The introduction of Workflows transforms SpecKit from a manual CLI tool into an automated engine. Workflows chain the entire SDD cycle—from constitution to implementation—with built-in human-in-the-loop gates.

  • Gated Approvals: The workflow will pause for review/approval/rejection at key milestones.
  • Resumable Runs: If a process is interrupted, workflows maintain state, allowing you to resume exactly where you left off.
  • Deterministic Automation: Unlike “Fleet” agents that can be unpredictable, workflows provide a step-based, procedural path that reduces unnecessary LLM hallucination.
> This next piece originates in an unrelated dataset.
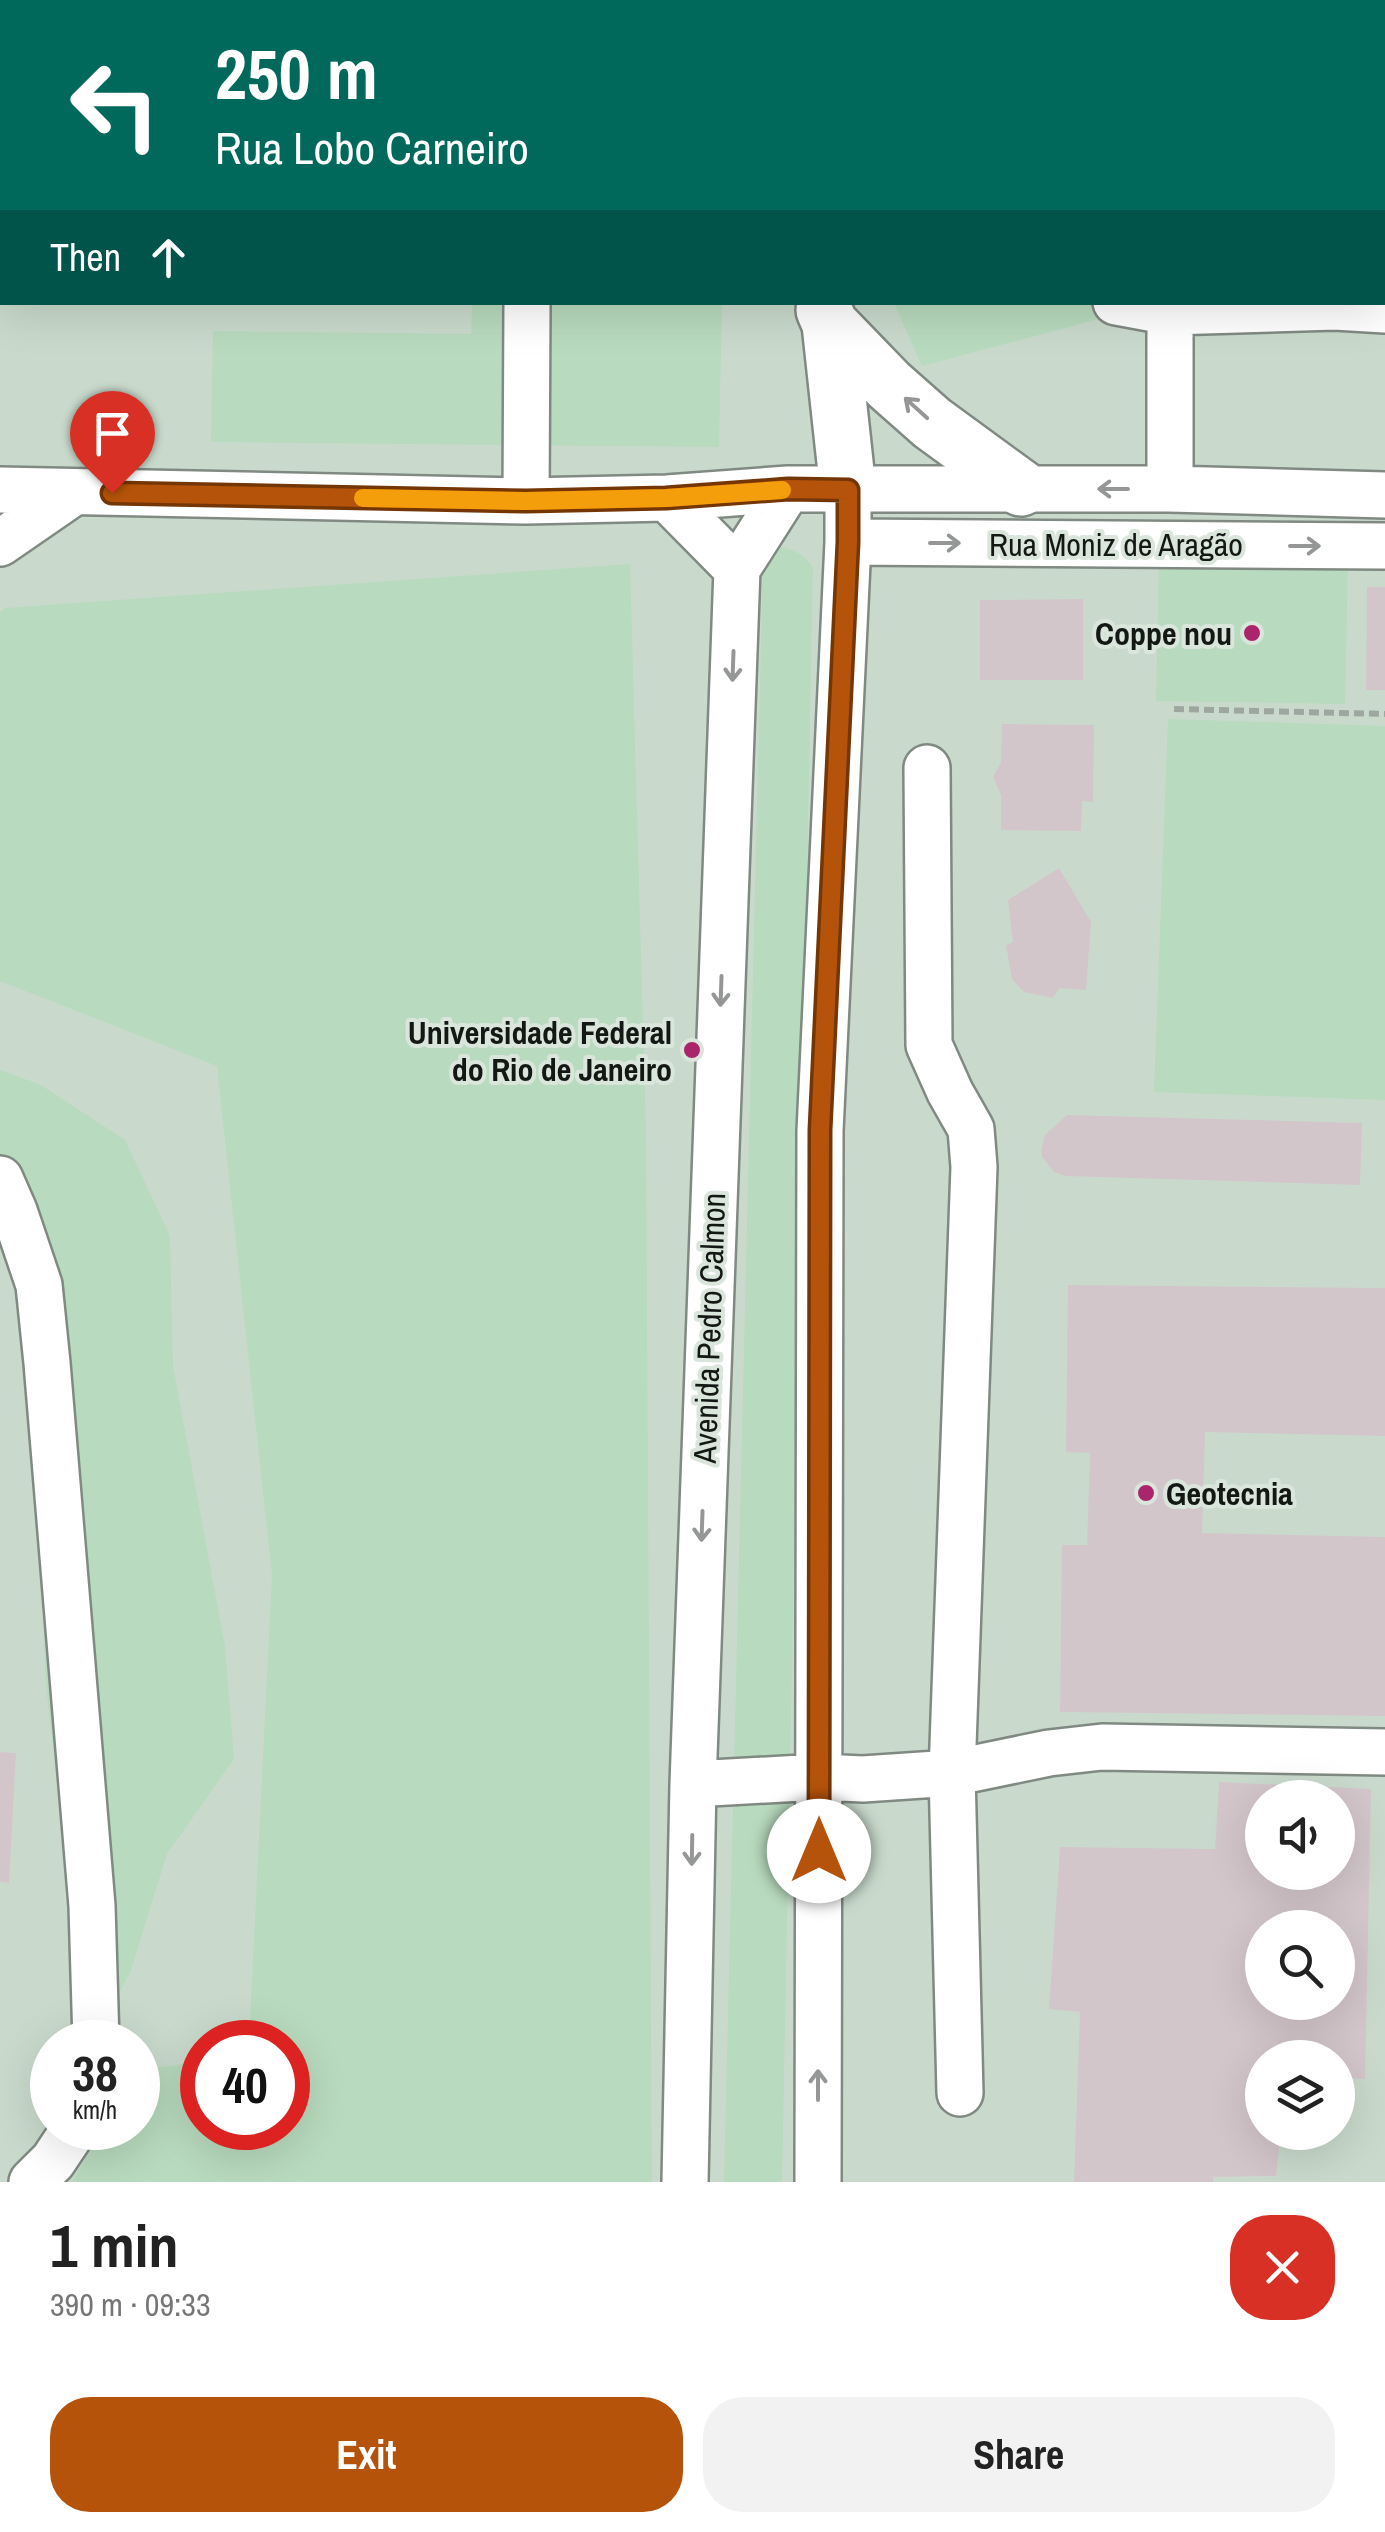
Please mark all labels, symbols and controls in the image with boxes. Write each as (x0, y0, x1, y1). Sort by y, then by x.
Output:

I would say this is more for advanced / experienced teams – eliminating those gated steps might be a little jarring for some who are newer to using SpecKit / SDD.

Tools and Measuring the Cost of Quality with Token Analyzer

There’s a lot of cool SpecKit aligned content and tooling. For example there’s a visual GUI you can add:

But that’s not the best one I found. I’m working with quite a few enterprises as GitHub has made the pivot to Usage Based Billing, trying to control costs. I like this extension (?) very much – the Token Consumption Analyzer. This answers what often required lots of manual analysis – whether changing your model or prompt actually save tokens, and is it costing us in terms of quality?

Pro Tips for Better Implementation

Here are three immediate tactical shifts for your workflow:

  • Stop Using Personas: Recent research suggests that telling an LLM “You are an expert architect” can actually degrade performance. It narrows the model’s focus too much. Instead, focus on the task and provide rich context.
  • Manage Your MCP Servers: Tools like Azure DevOps or Figma MCP servers are great, but they add overhead to every request. Turn them off once you move from the specification phase to implementation to save on token costs.
  • Positive & Negative Testing: Don’t just ask for “tests.” Explicitly require both positive and negative test cases. Also, avoid chasing fixed code coverage percentages (e.g., “must be 100%”), as the token cost to reach those final few percentage points often outweighs the value.

The Bottom Line

SpecKit is maturing into a professional-grade orchestrator that rewards context over complexity. Structured SDD can deliver working implementations even in complex existing codebases. I think the last two paragraphs of the excellent brownfield walkthrough sums it up quite nicely:

“The more interesting takeaway is the ceiling, not the floor. Even with a thin spec, a bare plan, and no analysis pass, the agents produced a running, end-to-end implementation that required only conversational follow-up to debug and verify. … For teams considering this workflow: the agents are only as good as the context you give them. Treat speckit.specify, speckit.plan, and speckit.analyze as investments, not formalities. The implementation will reflect the quality of the artifacts that precede it.”